Published by marco on

The article Ross Douthat: Conservative Who’s Scared of a Free Market in Health Care by Dean Baker (Beat the Press) states the case with pharmaceutical patents very clearly, succinctly explaining how purported libertarian and small-government conservatives sometimes argue for government regulation. This case is a perfect example of why it’s OK to ignore the opinions of people like Douthat: they have shown time and again that they are either (A) corrupt, in it for themselves and their friends or (B) ignorant and possibly stupid and therefore incapable of engaging in productive debate.

Here’s Baker’s analysis of Douthat’s stance on health care:

“The story is that without government guaranteed patent monopolies, drug companies and medical device companies would not do all the wonderful research they are now doing into developing better drugs and devices.”

This is the classic claim. Without private industry, a return to the Dark Ages of medicine is imminent. It ignores not only the enormous amount of public money that funded—and still funds—medical research, but also a hidden subsidy, as Baker explains below.

“[…] granting these companies monopolies is a form of big government. That doesn’t get changed just because people like Douthat like the beneficiaries or think the purpose is good.

“If the government allows drug companies to pull in an extra $300 billion a year (@1.8 percent of GDP), by threatening to arrest anyone who competes with them, it is pretty much the same thing as if the government were to raise taxes by $300 billion and hand it to the drug companies.”

Economically, there is no difference.

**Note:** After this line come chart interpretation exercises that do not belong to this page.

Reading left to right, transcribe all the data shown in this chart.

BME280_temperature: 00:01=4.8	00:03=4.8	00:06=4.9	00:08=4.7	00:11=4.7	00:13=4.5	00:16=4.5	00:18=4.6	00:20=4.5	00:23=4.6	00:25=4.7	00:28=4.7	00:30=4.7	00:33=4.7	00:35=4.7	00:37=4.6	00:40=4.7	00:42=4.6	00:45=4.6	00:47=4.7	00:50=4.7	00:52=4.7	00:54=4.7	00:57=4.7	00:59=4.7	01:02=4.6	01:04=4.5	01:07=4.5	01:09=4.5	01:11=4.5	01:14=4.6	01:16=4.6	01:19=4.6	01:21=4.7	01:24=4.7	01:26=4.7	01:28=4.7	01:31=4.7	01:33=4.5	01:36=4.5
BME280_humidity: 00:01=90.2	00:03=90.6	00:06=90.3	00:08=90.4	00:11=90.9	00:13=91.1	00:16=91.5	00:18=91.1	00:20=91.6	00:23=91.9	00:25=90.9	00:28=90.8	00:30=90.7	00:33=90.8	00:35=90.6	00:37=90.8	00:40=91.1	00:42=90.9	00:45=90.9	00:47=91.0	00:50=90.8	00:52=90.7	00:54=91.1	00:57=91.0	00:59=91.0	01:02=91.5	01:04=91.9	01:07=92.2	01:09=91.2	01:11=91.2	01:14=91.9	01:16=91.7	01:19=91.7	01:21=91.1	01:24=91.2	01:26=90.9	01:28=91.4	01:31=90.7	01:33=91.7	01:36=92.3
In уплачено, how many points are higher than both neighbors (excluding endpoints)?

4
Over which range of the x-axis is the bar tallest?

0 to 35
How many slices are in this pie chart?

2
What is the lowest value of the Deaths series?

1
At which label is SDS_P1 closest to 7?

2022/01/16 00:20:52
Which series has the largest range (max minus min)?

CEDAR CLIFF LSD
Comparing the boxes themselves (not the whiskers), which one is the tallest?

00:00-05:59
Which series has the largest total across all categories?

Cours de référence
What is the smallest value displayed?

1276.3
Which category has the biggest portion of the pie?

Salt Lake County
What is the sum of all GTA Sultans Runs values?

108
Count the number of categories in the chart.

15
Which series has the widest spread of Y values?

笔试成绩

Patents are a very status-quo–friendly way of passing on the subsidy; as Baker says, in “the latter case there would be more public control over what happened to their tax dollars.” Both are government subsidies but the former is actually is a less responsible form of state government. The patent system essentially defers collection of the subsidy to the private sector. History has shown that such sectors tend toward monopoly and self-selection and self-preservation.

Do advocates like Douthat plead the case of the pharmaceutical companies because of personal kickbacks? Unlikely. More likely is that he—and others like him—are just too indoctrinated in maintaining the status quo that they can’t even see the basic hypocrisy of their views. What is highly suspicious is that their breaks from libertarian principles occur only when the beneficiaries are large corporations. Or, as Baker puts it in an addendum,

“the professed advocates of free markets and free trade are harsh opponents of freedom when it might hurt the income of their friends. […] We must recognize that the only ideology these people support is […] the ideology that the wealthy should have more money.”